Cytokines (Greek cyto-, cell; and -kinos, movement) are a category of signaling molecules that are used extensively in cellular communication. They are proteins, peptides, or glycoproteins. The term cytokine encompasses a large and diverse family of polypeptide regulators that are produced widely throughout the body by cells of diverse embryological origin.

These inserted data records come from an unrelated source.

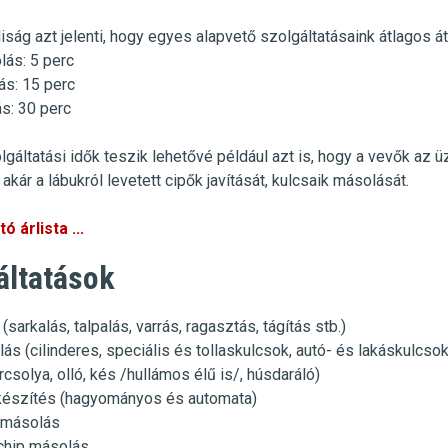
iság azt jelenti, hogy egyes alapvető szolgáltatásaink átlagos át
lás
:
5 perc
ás
: 15 perc
ás
: 30 perc
lgáltatási idők teszik lehetővé például azt is, hogy a vevők az 
akár a lábukról levetett cipők javítását, kulcsaik másolását.
ó árlista ...
áltatások
 (sarkalás, talpalás, varrás, ragasztás, tágítás stb.)
ás (cilinderes, speciális és tollaskulcsok, autó- és lakáskulcso
csolya, olló, kés /hullámos élű is/, húsdaráló)
készítés (hagyományos és automata)
ó másolás
chip másolás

Basically, the term "cytokine" has been used to refer to the immunomodulating agents (interleukins, interferons, etc.). Conflicting data exists about what is termed a cytokine and what is termed a hormone. Anatomic and structural distinctions between cytokines and classic hormones are fading as we learn more about each. Classic protein hormones circulate in nanomolar (10-9) concentrations that usually vary by less than one order of magnitude. In contrast, some cytokines (such as IL-6) circulate in picomolar (10-12) concentrations that can increase up to 1,000-fold during trauma or infection. The widespread distribution of cellular sources for cytokines may be a feature that differentiates them from hormones. Virtually all nucleated cells, but especially endo/epithelial cells and resident macrophages (many near the interface with the external environment) are potent producers of IL-1, IL-6, and TNF-α. In contrast, classic hormones, such as insulin, are secreted from discrete glands (e.g., the pancreas). As of 2008, the current terminology refers to cytokines as immunomodulating agents. However, more research is needed in this area of defining cytokines and hormones.

The action of cytokines may be autocrine, paracrine, and endocrine. Cytokines are critical to the development and functioning of both the innate and adaptive immune response, although not limited to just the immune system. They are often secreted by immune cells that have encountered a pathogen, thereby activating and recruiting further immune cells to increase the system's response to the pathogen. Cytokines are also involved in several developmental processes during embryogenesis.